196W Poster - Population Genetics
Wednesday June 08, 8:30 PM - 9:15 PM

Revealing the dynamics of sunflower domestication with archaeological DNA


Authors:
Nathan Wales 1,2; Melis Akman 1,3; Peter Stokes 1; Ray Watson 1,4; Greg Owens 1,5; Bruce Smith 6; Kristen Gremillion 7; M. Thomas Gilbert 8; Benjamin Blackman 1

Affiliations:
1) University of California, Berkeley; 2) University of York; 3) California State University, East Bay; 4) University of Virginia; 5) University of Victoria; 6) Smithsonian Institution; 7) Ohio State University; 8) University of Copenhagen

Keywords:
Ancient DNA

Where and how many times crop plants were domesticated, how strong and how quickly genetic diversity is lost during domestication, and how domestication syndromes are assembled through polygenetic evolutionary change are questions of active research and frequent debate.
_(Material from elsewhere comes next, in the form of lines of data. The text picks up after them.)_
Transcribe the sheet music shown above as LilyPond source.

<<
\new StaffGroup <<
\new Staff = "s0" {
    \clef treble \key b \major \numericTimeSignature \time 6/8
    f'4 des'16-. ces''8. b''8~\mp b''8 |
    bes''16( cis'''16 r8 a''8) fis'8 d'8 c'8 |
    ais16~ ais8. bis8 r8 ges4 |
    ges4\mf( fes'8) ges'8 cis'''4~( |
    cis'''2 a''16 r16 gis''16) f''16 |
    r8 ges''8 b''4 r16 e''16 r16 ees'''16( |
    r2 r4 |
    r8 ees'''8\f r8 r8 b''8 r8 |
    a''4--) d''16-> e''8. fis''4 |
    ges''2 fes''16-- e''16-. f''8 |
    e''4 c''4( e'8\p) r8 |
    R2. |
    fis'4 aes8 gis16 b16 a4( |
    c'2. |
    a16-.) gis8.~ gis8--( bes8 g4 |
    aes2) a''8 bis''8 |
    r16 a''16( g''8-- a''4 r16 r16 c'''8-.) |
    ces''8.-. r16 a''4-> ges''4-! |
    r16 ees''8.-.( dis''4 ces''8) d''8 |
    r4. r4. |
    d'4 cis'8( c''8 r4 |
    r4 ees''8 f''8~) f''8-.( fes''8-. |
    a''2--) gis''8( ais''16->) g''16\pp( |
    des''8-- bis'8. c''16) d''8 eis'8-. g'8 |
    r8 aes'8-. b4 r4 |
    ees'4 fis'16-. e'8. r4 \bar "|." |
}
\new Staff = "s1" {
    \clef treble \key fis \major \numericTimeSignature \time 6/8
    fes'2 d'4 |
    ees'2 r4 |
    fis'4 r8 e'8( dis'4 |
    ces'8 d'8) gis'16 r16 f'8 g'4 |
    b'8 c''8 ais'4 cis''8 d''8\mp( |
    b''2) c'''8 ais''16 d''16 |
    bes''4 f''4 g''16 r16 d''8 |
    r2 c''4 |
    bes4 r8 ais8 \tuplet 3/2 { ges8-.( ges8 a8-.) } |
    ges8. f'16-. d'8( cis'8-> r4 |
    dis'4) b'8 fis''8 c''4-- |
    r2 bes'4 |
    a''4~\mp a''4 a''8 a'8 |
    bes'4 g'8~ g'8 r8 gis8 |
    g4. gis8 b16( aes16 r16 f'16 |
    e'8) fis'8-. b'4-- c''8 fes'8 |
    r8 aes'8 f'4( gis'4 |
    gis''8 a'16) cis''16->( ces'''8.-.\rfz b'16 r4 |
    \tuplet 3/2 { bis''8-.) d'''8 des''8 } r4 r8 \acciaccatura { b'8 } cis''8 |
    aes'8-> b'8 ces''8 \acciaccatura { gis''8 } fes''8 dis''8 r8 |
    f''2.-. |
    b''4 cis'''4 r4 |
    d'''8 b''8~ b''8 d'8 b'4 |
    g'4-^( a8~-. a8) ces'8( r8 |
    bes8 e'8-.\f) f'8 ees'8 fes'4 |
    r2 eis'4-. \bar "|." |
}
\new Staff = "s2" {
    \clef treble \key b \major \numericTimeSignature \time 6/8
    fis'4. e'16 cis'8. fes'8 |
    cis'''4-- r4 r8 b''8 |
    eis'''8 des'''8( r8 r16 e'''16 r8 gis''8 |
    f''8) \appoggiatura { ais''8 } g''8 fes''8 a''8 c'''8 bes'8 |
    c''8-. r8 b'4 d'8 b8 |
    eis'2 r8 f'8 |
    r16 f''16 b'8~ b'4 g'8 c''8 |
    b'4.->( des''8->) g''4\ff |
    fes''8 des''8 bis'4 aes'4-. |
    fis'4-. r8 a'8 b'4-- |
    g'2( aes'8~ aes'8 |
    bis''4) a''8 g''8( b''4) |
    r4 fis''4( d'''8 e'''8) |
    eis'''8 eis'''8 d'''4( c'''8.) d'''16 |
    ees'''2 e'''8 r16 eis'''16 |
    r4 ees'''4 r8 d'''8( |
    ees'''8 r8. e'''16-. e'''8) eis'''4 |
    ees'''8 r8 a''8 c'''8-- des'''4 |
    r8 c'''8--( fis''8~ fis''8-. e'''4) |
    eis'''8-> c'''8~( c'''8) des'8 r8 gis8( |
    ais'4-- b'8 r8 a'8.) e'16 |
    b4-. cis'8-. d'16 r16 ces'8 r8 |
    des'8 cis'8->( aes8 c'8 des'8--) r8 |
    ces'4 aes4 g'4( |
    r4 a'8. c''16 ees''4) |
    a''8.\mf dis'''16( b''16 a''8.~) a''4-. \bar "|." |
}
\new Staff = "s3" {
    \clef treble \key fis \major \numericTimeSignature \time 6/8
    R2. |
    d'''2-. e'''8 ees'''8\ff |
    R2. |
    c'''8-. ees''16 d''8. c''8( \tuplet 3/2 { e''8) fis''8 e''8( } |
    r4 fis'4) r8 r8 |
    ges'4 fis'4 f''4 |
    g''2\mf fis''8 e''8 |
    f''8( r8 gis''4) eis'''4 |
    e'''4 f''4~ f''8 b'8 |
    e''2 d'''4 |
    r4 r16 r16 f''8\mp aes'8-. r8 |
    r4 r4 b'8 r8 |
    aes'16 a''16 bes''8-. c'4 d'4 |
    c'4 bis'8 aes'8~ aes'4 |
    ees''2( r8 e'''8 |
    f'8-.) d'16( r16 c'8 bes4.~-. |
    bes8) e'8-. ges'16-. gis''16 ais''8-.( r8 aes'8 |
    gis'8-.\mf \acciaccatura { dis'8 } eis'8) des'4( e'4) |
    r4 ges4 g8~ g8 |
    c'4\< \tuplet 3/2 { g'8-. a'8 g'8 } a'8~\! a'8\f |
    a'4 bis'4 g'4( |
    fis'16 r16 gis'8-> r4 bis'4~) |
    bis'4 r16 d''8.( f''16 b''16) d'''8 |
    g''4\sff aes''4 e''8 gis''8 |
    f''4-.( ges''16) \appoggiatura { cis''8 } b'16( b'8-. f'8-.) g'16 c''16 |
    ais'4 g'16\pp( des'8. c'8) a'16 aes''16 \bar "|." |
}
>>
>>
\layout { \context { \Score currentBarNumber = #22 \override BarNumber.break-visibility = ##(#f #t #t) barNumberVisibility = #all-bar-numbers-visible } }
We have been addressing these questions with archaeological DNA approaches in the common sunflower, Helianthus annuus. Native American farmers living ~4000-5000 years ago transformed the common sunflower from a highly branched wild plant with small disks and small seeds into a staple oilseed crop that sports a single large head with large seeds on an unbranched stalk. We have assembled a time series of archaeological samples that spans the majority of this period, and we are using endogenous DNA sequences obtained from these samples to reveal how human cultivation altered genetic diversity through time. My talk will focus on how the genomic libraries obtained from these samples and from ethnographic collections from the historic period are proving fruitful for examining hypotheses about where in North America sunflower was domesticated and for highlighting reductions in sequence diversity at multiple time points in the history of sunflower cultivation. The intriguing patterns of haplotype turnover we observe through time also suggest that shifts in agricultural practices have occurred over this period. In addition, my talk will discuss how we have defined a set of candidate domestication genes through population genomics and transcriptomics approaches with extant germplasm, and how targeted resequencing of these loci from our archaeological times series has revealed the timing and order of selective sweeps and thus insight into how the sunflower domestication syndrome was assembled by Native American farmers through time.